Dans son discours parlementaire, Abiy a également abordé le différend frontalier avec le Soudan, qui abrite quelque 60 000 réfugiés du Tigré. Il y a aussi un différend entre les deux pays au sujet du gigantesque barrage hydroélectrique que l’Éthiopie est en train de construire sur le Nil Bleu. Abiy a tenté de calmer les tensions sur les terres agricoles soudanaises revendiquées par les Amhara où une guerre de faible intensité et non déclarée par Addis-Abeba et Khartoum se déroule depuis deux mois. «Le Soudan est un pays fraternel. Nous ne voulons pas nous battre avec le Soudan », a déclaré Abiy.« Le Soudan n’est pas capable de lutter contre ses voisins, il a beaucoup de problèmes. L’Éthiopie a aussi beaucoup de problèmes, nous ne sommes pas prêts à nous battre. Pas besoin de guerre. Il vaut mieux résoudre pacifiquement le probleme.” Il a rassuré Abiy.

Washington a envoyé le sénateur Chris Coons en Éthiopie pour discuter du conflit au Tigré avec la Premie éthiopienne.

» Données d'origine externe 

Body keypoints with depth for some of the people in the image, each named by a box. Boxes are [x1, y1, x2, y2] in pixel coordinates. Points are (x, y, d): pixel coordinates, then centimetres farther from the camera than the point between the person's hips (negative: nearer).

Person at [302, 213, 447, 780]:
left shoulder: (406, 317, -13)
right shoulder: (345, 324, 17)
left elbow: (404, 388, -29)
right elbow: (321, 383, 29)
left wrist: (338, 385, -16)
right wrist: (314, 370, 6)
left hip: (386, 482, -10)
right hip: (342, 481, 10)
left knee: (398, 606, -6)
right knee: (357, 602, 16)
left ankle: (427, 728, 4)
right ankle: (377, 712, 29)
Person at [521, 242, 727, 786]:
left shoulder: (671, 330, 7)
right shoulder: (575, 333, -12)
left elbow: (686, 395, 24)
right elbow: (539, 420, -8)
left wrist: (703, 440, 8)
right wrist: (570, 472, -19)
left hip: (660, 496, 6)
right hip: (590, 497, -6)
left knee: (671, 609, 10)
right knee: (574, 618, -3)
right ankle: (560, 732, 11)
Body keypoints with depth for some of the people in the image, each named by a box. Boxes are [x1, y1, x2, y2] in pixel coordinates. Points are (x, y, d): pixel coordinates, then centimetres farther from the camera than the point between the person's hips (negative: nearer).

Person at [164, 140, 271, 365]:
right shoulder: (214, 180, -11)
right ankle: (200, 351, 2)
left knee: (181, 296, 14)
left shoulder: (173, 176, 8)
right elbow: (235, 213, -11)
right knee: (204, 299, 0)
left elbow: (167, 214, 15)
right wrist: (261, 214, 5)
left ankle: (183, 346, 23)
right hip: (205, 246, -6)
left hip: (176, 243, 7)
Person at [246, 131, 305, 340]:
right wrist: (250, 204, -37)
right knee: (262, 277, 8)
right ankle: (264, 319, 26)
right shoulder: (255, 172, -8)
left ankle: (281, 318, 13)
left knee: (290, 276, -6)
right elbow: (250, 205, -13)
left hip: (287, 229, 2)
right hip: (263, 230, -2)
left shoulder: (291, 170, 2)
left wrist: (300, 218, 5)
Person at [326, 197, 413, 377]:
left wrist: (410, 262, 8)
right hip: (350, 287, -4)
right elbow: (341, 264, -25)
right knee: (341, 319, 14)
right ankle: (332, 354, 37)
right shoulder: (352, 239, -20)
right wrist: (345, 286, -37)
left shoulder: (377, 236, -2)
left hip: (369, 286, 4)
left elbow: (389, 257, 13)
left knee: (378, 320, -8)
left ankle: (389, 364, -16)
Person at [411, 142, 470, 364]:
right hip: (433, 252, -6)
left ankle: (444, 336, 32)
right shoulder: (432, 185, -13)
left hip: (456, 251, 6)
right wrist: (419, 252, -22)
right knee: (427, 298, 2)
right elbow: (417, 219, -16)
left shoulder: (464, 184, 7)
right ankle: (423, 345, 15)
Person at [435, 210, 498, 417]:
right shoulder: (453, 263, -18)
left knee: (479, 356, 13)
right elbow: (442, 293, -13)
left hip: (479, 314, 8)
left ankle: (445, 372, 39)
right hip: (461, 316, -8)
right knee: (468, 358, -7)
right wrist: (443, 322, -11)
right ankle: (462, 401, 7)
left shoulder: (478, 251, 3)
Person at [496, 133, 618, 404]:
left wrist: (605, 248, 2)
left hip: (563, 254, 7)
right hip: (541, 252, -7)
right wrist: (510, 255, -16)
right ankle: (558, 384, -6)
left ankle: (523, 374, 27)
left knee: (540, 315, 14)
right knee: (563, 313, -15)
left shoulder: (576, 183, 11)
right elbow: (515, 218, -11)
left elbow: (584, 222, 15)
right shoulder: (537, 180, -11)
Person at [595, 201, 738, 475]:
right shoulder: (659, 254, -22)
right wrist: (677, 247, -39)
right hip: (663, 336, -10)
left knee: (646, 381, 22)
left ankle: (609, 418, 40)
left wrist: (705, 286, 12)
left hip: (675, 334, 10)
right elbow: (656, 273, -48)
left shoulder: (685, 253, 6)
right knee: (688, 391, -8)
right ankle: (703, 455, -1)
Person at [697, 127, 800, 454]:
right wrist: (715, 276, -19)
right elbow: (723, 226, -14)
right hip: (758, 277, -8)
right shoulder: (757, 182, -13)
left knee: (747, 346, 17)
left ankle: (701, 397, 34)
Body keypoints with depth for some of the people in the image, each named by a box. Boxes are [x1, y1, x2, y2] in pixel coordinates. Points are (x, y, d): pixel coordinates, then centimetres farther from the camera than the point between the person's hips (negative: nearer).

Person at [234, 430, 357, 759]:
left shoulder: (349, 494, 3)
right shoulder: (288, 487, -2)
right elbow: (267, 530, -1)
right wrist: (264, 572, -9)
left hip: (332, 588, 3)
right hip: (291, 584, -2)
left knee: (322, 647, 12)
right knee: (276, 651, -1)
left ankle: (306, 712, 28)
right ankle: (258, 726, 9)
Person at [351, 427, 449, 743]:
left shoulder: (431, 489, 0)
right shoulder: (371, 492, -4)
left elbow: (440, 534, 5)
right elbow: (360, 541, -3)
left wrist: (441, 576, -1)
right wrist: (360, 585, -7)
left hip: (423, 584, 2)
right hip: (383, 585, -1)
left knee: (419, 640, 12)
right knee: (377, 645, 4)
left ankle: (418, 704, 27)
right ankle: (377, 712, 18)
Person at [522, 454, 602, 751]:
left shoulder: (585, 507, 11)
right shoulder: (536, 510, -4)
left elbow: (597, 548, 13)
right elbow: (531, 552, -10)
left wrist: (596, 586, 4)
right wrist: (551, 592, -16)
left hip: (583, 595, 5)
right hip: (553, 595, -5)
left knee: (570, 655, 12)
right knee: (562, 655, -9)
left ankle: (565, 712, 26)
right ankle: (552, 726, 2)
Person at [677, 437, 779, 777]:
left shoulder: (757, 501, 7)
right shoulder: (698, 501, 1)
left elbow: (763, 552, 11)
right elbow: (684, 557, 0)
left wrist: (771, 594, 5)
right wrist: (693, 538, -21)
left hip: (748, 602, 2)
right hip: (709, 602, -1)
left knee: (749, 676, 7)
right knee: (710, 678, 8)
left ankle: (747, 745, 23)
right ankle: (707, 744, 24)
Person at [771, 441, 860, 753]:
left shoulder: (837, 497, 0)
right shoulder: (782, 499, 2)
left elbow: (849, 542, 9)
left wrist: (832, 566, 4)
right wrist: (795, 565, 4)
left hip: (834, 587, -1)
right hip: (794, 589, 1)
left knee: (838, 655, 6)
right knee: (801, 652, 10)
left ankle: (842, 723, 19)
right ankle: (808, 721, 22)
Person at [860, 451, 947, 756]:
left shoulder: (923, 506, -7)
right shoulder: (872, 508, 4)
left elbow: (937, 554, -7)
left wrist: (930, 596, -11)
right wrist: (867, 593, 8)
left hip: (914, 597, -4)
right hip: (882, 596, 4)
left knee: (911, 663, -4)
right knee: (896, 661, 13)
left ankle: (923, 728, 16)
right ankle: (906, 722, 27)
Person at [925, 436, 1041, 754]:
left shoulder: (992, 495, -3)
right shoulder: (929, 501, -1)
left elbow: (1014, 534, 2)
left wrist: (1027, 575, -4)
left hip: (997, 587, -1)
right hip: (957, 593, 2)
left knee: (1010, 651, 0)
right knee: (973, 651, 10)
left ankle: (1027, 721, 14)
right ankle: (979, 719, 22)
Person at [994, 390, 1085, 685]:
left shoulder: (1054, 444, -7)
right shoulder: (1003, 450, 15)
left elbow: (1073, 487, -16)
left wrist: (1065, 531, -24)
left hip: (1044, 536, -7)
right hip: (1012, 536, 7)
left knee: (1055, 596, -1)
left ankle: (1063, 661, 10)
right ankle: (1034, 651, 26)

Le sénateur est satisfait. «Le Premier ministre Abiy s’est publiquement engagé à approfondir un dialogue significatif avec la communauté internationale pour résoudre ce conflit au Tigré, et a également partagé publiquement sa condamnation des violations des droits de l’homme», a déclaré Coons.

Bien que tordu et bourré de demi-vérités, le discours du Premier Ministre au Parlement semblait être un aveu de culpabilité. Abiy n’a pas obtenu une victoire rapide sur son ennemi politique: le TPLF. Il c’est allié avec Isaias Afwerki et les dirigeants d’extrême droite Amhara et maintenant il est incapable de leur contrôler. Tous les deux alliés se consacrent au nettoyage ethnique et à l’annexion des territoires. Les élections prévues pour juillet prochain pourraient ne pas avoir lieu. Cette fois, non pour un deuxième report “stratégique” fait par l’astucieux Abiy mais pour la situation sécuritaire dans le pays. Il y a des rumeurs selon lesquelles Abiy pourrait subir un coup d’État organisé par les dirigeants d’Amhara pour regagner le pouvoir perdu dans les années 1970 lorsque le dernier empereur Amhara a été déposé: Haile Selassie.

Un jour avant le discours d’Abiy au parlement, un général de l’armée fédérale dans un entretien avec les médias nationaux a révélé que les préparatifs de la guerre avec Tigray étaient prévus avec l’allié érythréen bien avant le début officiel de la guerre: le 4 novembre 2020.